The GNSU assignment: find the plant receptor that recognizes the ATP signal
The project for the South Korean university involves investigating the role of ATP (adenosine triphosphate) in plants. ATP is a workhorse inside of cells, carrying out hundreds of functions. “It’s the major energy currency of the cell; it’s like coal or natural gas, in a crude analogy, it’s what our cells burn to carry out the functions of the cell,” Stacey said.
Because of its value inside the cell, “you wouldn’t expect ATP to get outside the cell, that it would be retained inside the cell,” Stacey said. “But in fact it gets out. It’s a very important signal molecule.”
ATP’s role as an extra-cellular signaling molecule has been studied in animals, but not so much in plants. “Only five or six labs in the world are working in this area,” Stacey said. Stacey has taken on the job.

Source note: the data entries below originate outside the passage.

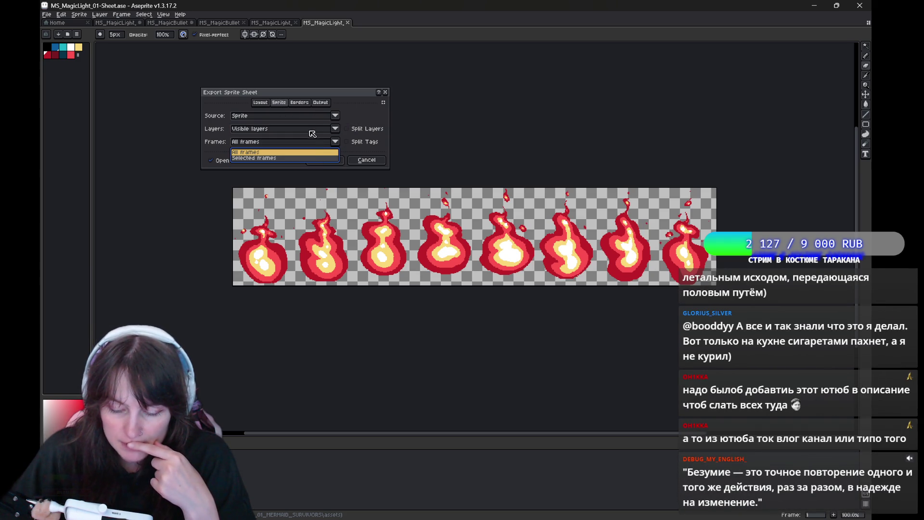
{"action": "left_click", "coordinate": [308, 133]}
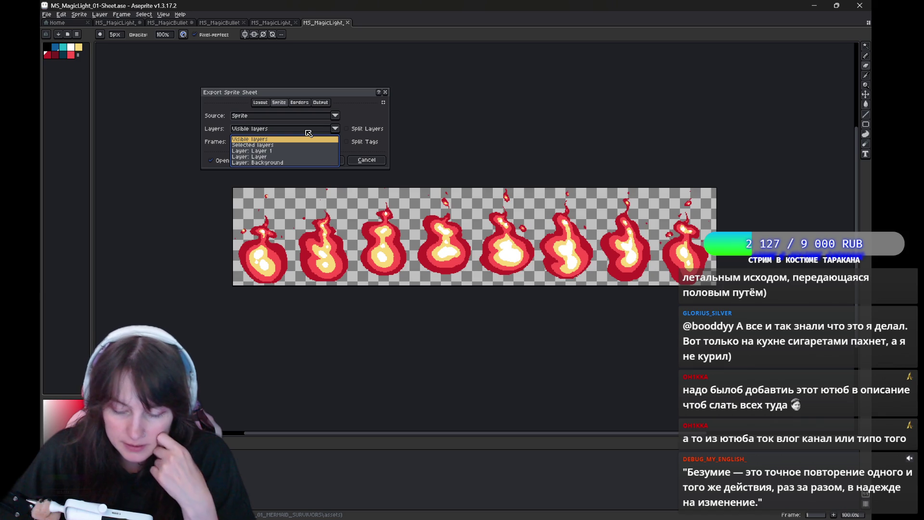
{"action": "left_click", "coordinate": [309, 133]}
{"action": "left_click", "coordinate": [276, 132]}
{"action": "left_click", "coordinate": [277, 131]}
{"action": "left_click", "coordinate": [277, 118]}
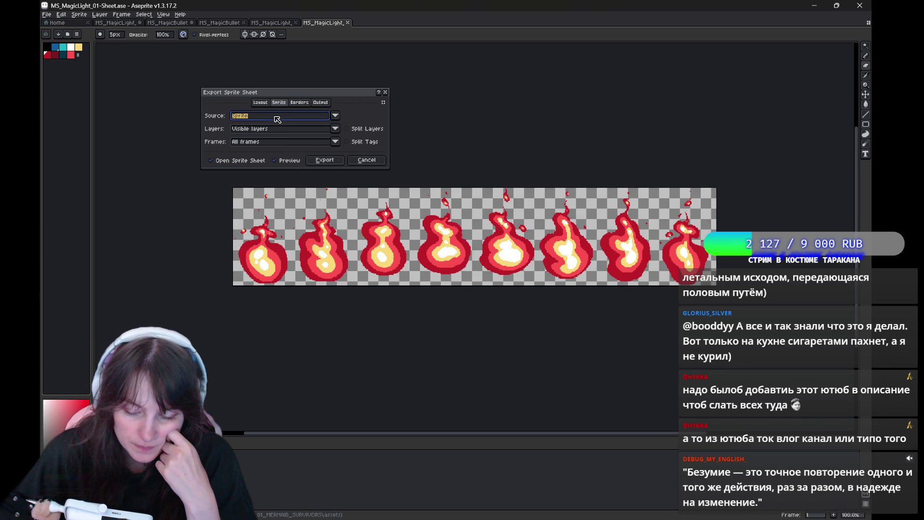
{"action": "left_click", "coordinate": [278, 104]}
{"action": "left_click", "coordinate": [261, 102]}
{"action": "left_click", "coordinate": [279, 102]}
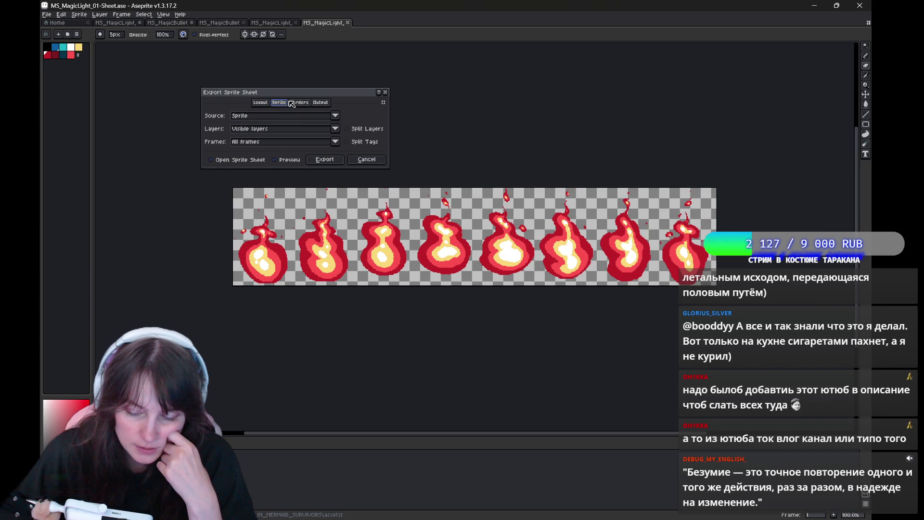
- Set the Layout tab's Sheet Type to Packed after trying other arrangements
{"action": "left_click", "coordinate": [265, 103]}
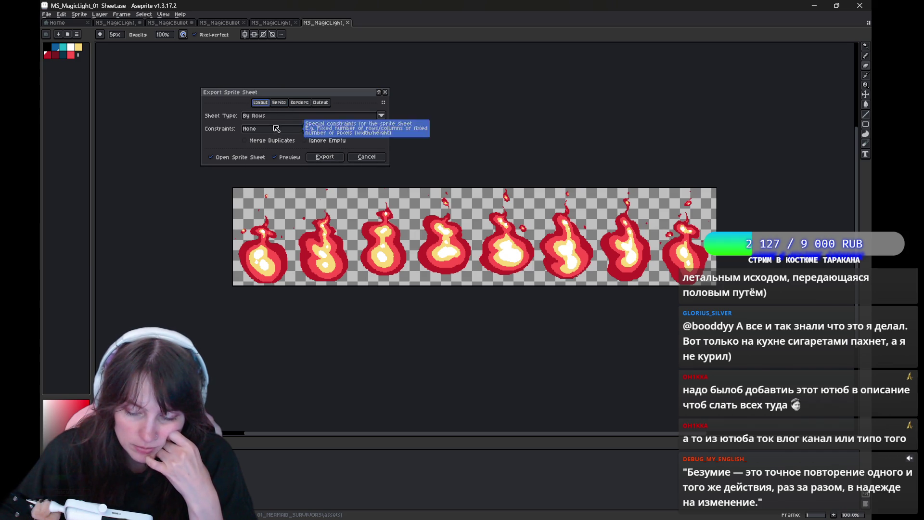
{"action": "left_click", "coordinate": [272, 116]}
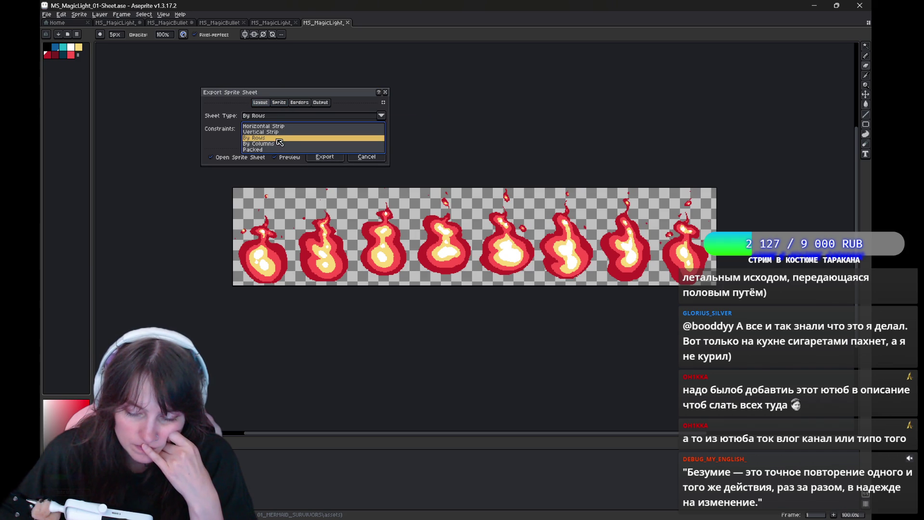
{"action": "left_click", "coordinate": [280, 132]}
{"action": "left_click", "coordinate": [282, 128]}
{"action": "left_click", "coordinate": [282, 126]}
{"action": "left_click", "coordinate": [281, 117]}
{"action": "left_click", "coordinate": [279, 144]}
{"action": "left_click", "coordinate": [281, 118]}
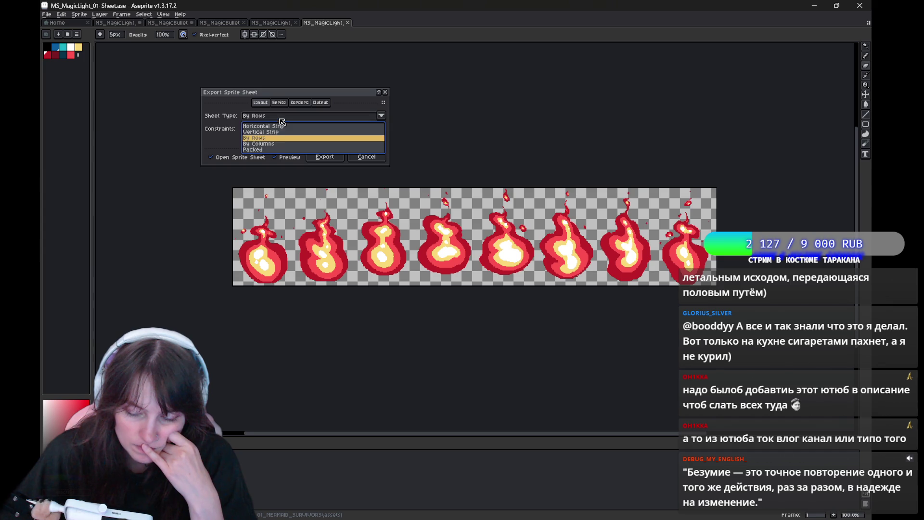
{"action": "left_click", "coordinate": [279, 144]}
{"action": "left_click", "coordinate": [280, 116]}
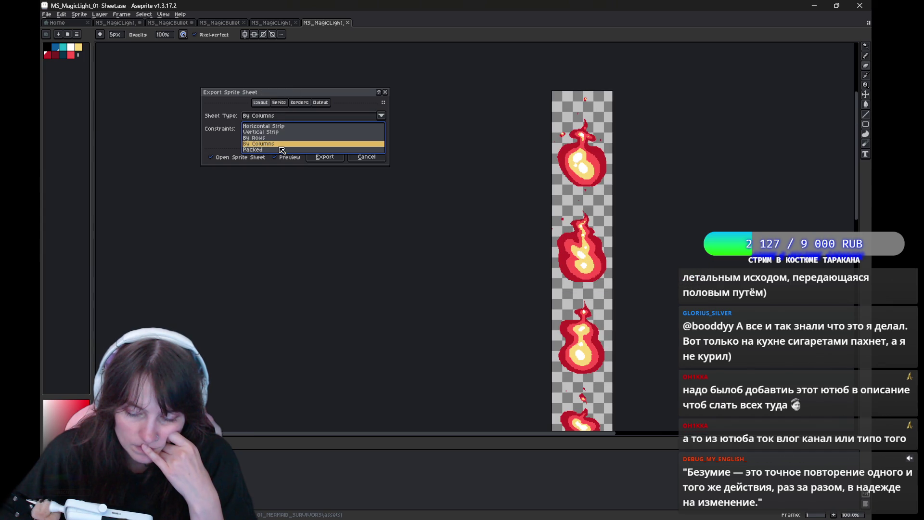
{"action": "left_click", "coordinate": [282, 149]}
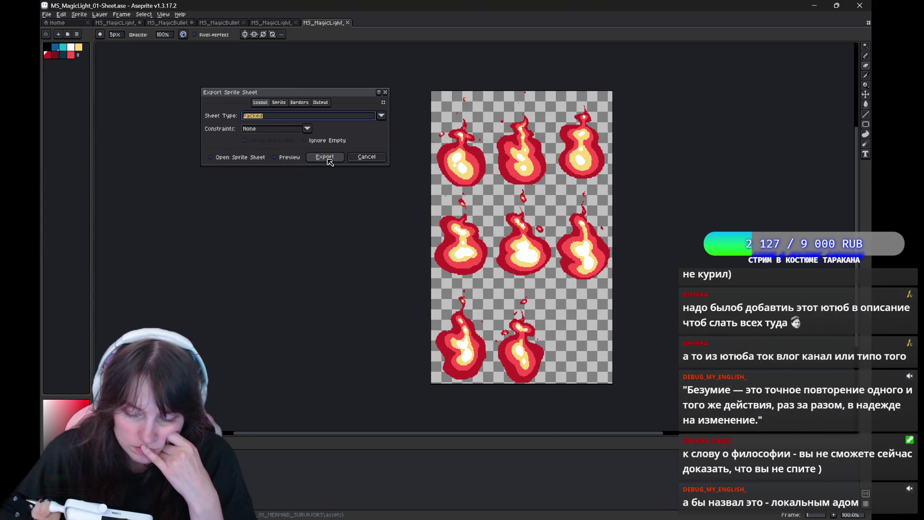
- Export the sheet over MS_MagicLight_01-Sheet.png, confirming the replacement
{"action": "left_click", "coordinate": [329, 158]}
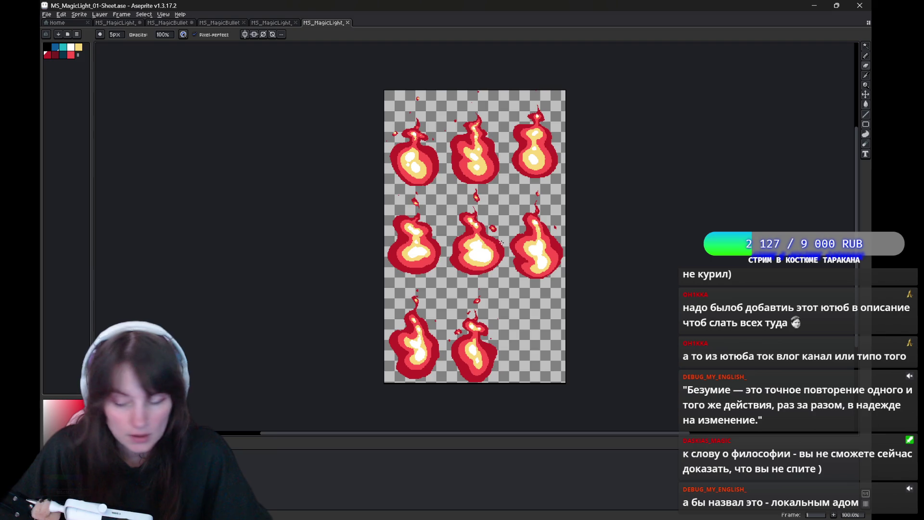
{"action": "key", "text": "ctrl+shift+s"}
{"action": "scroll", "coordinate": [501, 247], "scroll_direction": "down", "scroll_amount": 10}
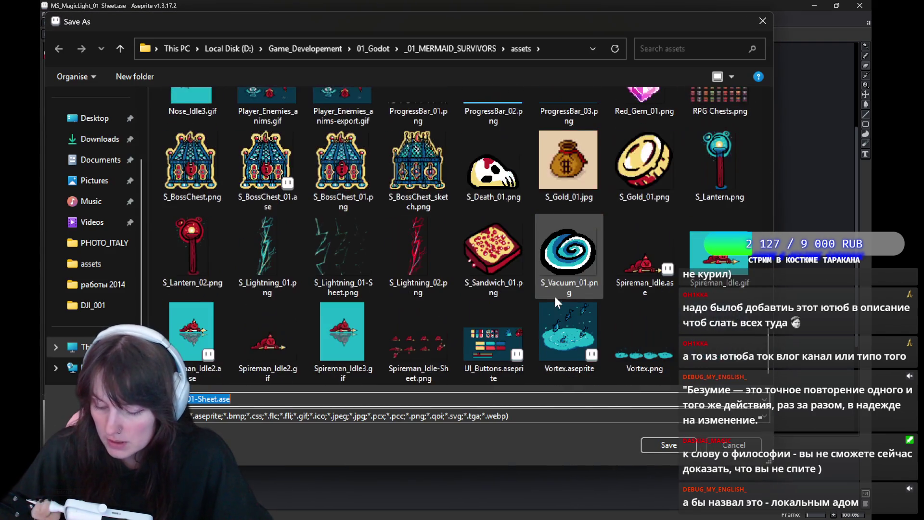
{"action": "scroll", "coordinate": [555, 297], "scroll_direction": "up", "scroll_amount": 10}
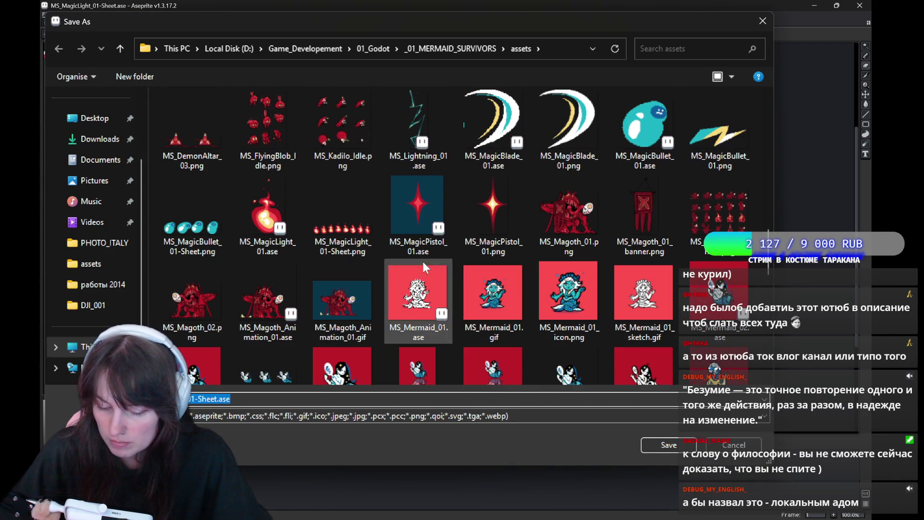
{"action": "left_click", "coordinate": [330, 240]}
{"action": "key", "text": "Return"}
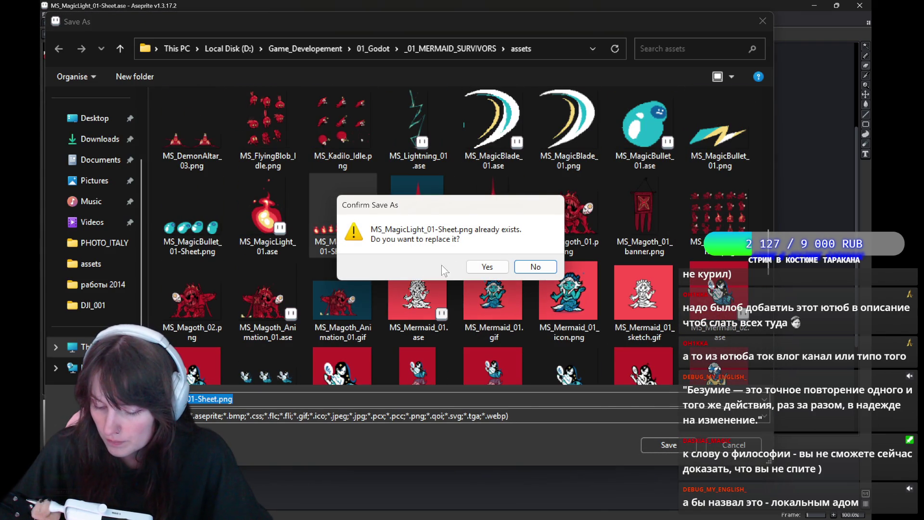
{"action": "left_click", "coordinate": [480, 264]}
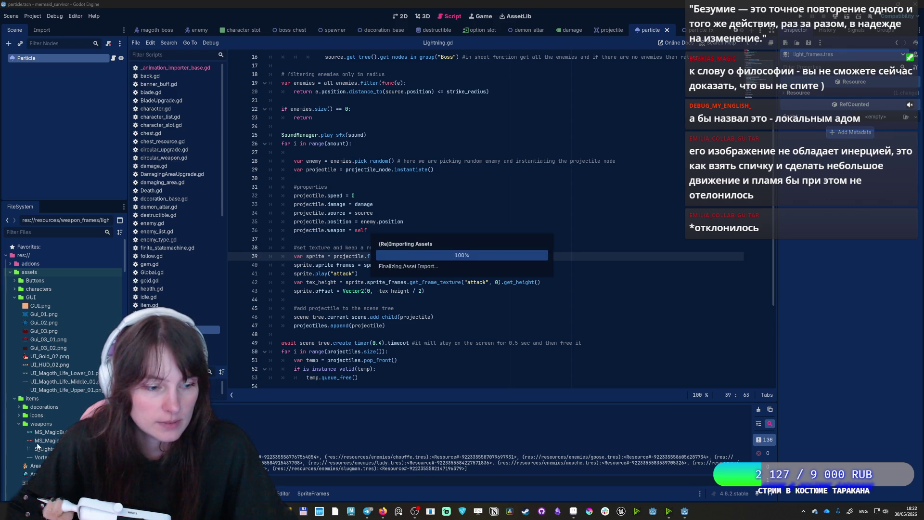
- Switch back to Godot with Alt+Tab so it reimports the updated flame sheet
{"action": "key", "text": "alt+Tab"}
{"action": "key", "text": "alt+Tab"}
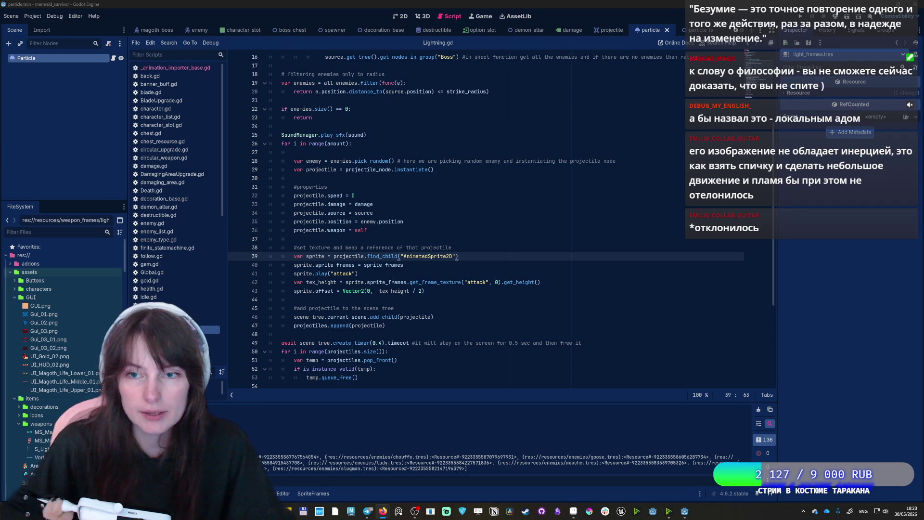
- Delete the four old frames from the animation frames editor
{"action": "left_click", "coordinate": [314, 493]}
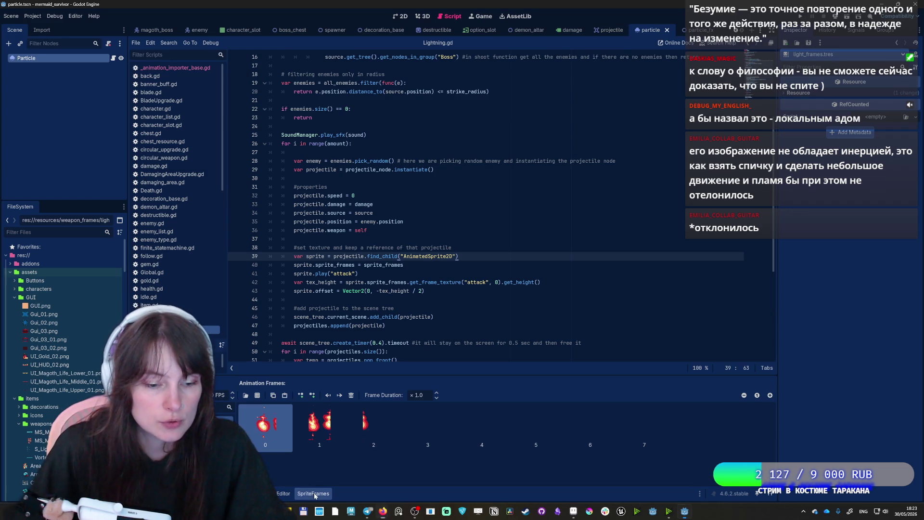
{"action": "left_click", "coordinate": [319, 423], "text": "ctrl"}
{"action": "left_click", "coordinate": [347, 423], "text": "ctrl"}
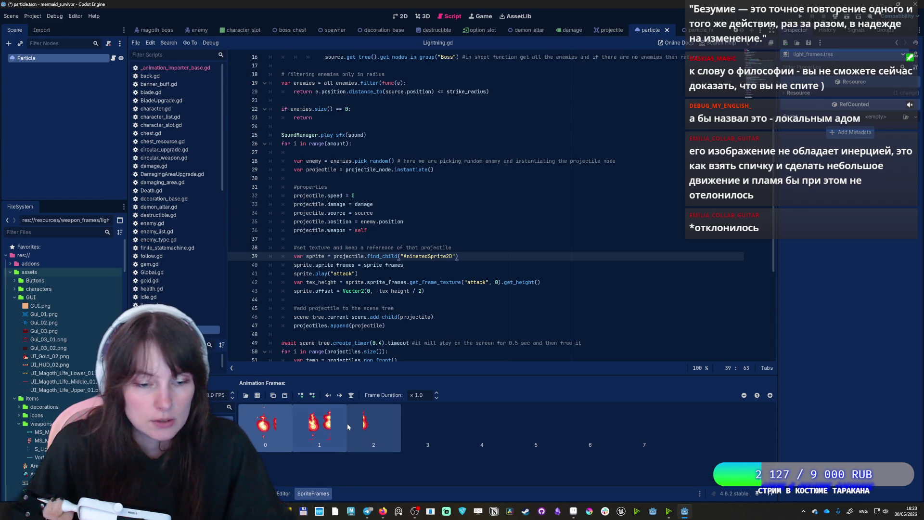
{"action": "left_click", "coordinate": [410, 429], "text": "ctrl"}
{"action": "left_click", "coordinate": [495, 426], "text": "ctrl"}
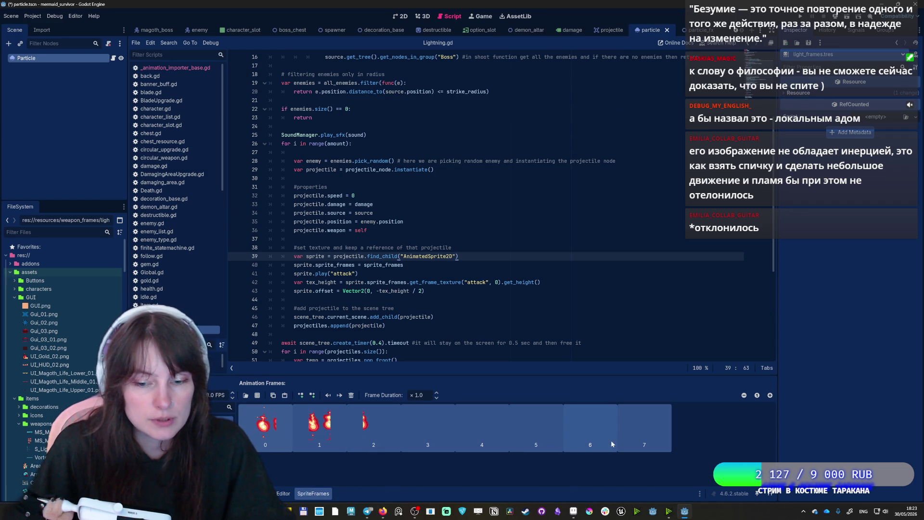
{"action": "key", "text": "Delete"}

To be effective, a signal must somehow be received, which means that for every signaling molecule there is a corresponding receptor. Thus, Stacey’s specific assignment is to try to identify the plant receptor for extra-cellular ATP. This means answering the question: “what is it inside of plant cells that receives the ATP signal?” Some things are known. “If we look at plants for those kind of receptors that we see in animals and humans, we don’t find them,” he said. “So if they’re in plants, they’re probably going to be quite different than what is found in animals. His lab has already identified some genes that are good candidates for being the receptor, he said.